Su Shan Tan, head of the institutional banking group at DBS, says: “With our clients who are heavy carbon emitters, they realize the train has left the station and they have to do the right thing.”
Pointing to DBS’s previous efforts in sustainability, she notes that clients have generally helped the bank beat its targets and expects them to continue to do so.
DBS’s sustainable finance portfolio was worth S$52.7 billion ($37.8 billion) by June 30, 2022, well ahead of its target to hit S$50 billion by 2024.
DBS adopted the Equator Principles in 2019, was an early adopter of the Task Force on Climate-Related Financial Disclosures, and has committed to achieving net zero operational carbon emissions across the bank by the end of 2022. It is one of the main backers of Climate Impact X, a carbon exchange, though that has not yet achieved critical mass.
One measure where the bank has been called upon to do more is around coal. DBS ceased financing new thermal coal assets in April 2019 and has gradually phased down its thermal coal exposures since, but won’t be fully out of coal exposures until 2039, which is when the last of its loans to the sector mature.
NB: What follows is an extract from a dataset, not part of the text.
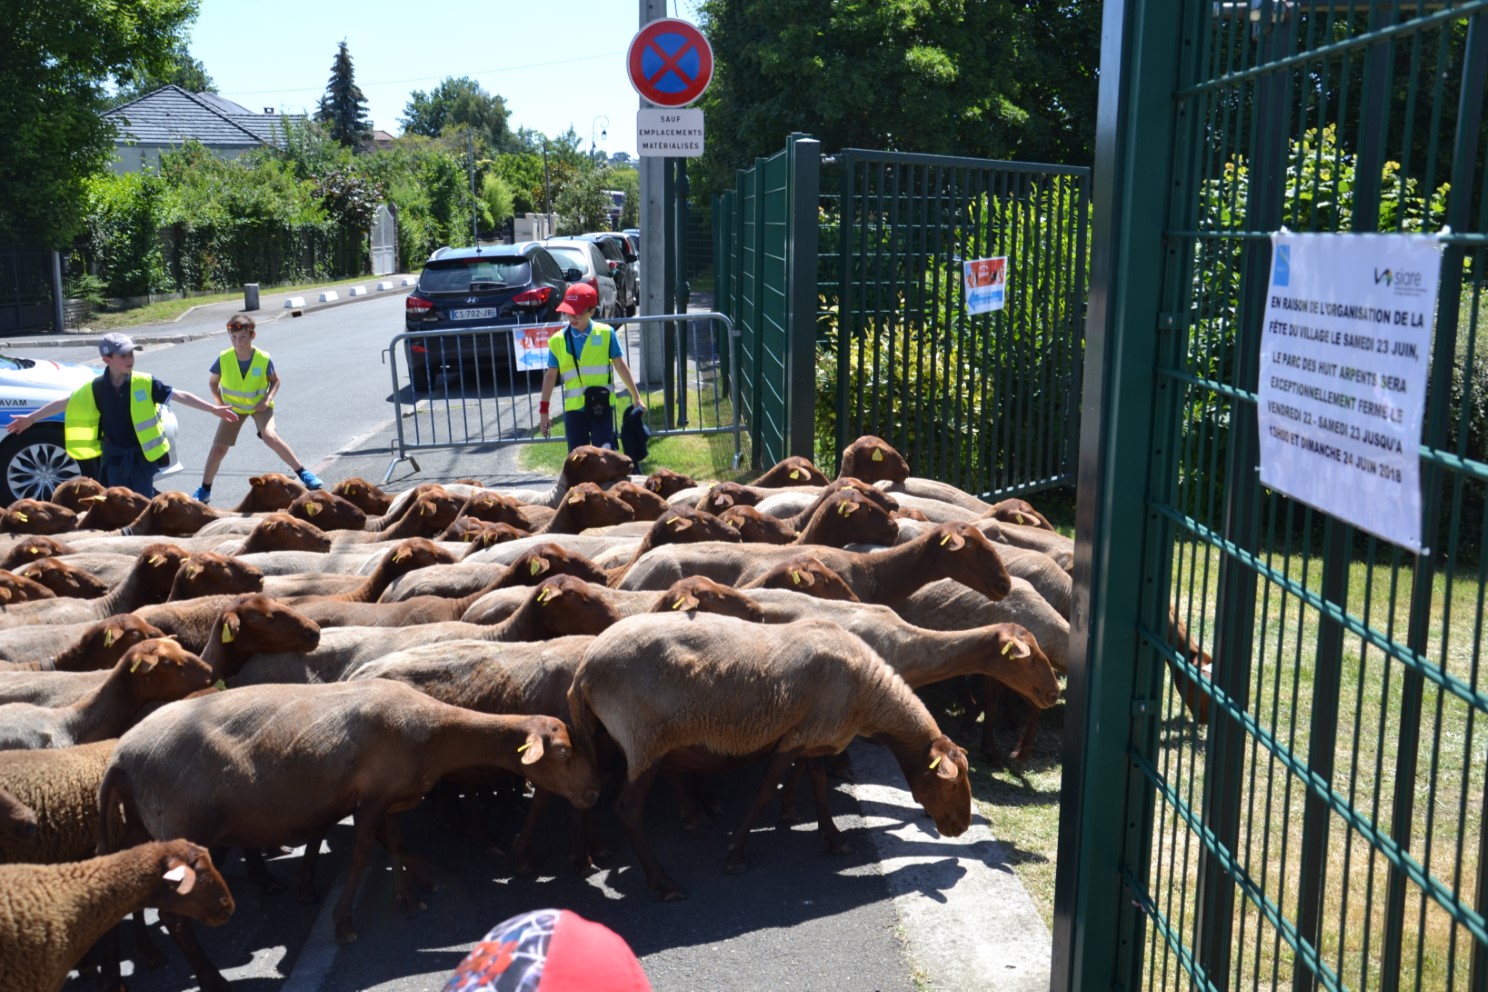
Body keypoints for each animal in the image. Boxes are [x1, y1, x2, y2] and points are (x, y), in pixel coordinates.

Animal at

Gupta explains that position: “Here’s the thing: we’ve got coal loans on our books, and the maturity of the loans extends up to 2039. We don’t do any more coal, we don’t finance coal, but we have these loans. So I have two choices.”
One is if DBS can get somebody to conduct a project that involves shutting down the coal mine. Failing that, it can sell off the coal.
“But that doesn’t change anything for planet Earth," he says, "if it’s just going to move from party A to party B, I can look great and say I’ve sold my coal portfolio, but does it achieve anything is the question?”
DBS’s renewables portfolio is around S$10 billion, Gupta says, and coal around S$1.5 billion.
“The real challenge with coal is: what do I do with a coal company who wants to do a renewable project? Should I, or should I not? This is where it starts getting into issues of ethics.”
DBS’s position, Gupta says, is that if a polluter wants to do something like a solar project that is going to be good for the planet, and if the bank can ring-fence its money specifically for that project, it will fund it, “because it’s the right thing to do for the Earth.”
But lending a corporate finance line to such a company, where it’s hard to delineate where the money from that facility is going, “we won’t do that kind of stuff, because of the chances of leakage and slippage.”
The right thing
Gupta, who acknowledges scepticism about bank behaviour on climate and concerns about greenwashing, is adamant the bank is adopting these new targets and publishing the methodology because it considers it the right thing to do, but he also suggests that it’s essential and beneficial for banks to be proactive on climate transition, for two reasons.
The first is risk management.
“There’s no question that policy frameworks are changing," he says. "As carbon taxes come into play, cashflows will be impacted, regulation will change, rules will change, and we’ve got to be very mindful of what each of these means to our clients.”
And the other is profit.
“I’m convinced that the transition is going to be a trillion-dollar industry,” he says. “Without a doubt. Evolving infrastructure from a carbon-intensive to a low-carbon intensive infrastructure means tremendous opportunities for financing, for advice, for advisory services flows. So, if you do this right, it’s a tremendous business opportunity.”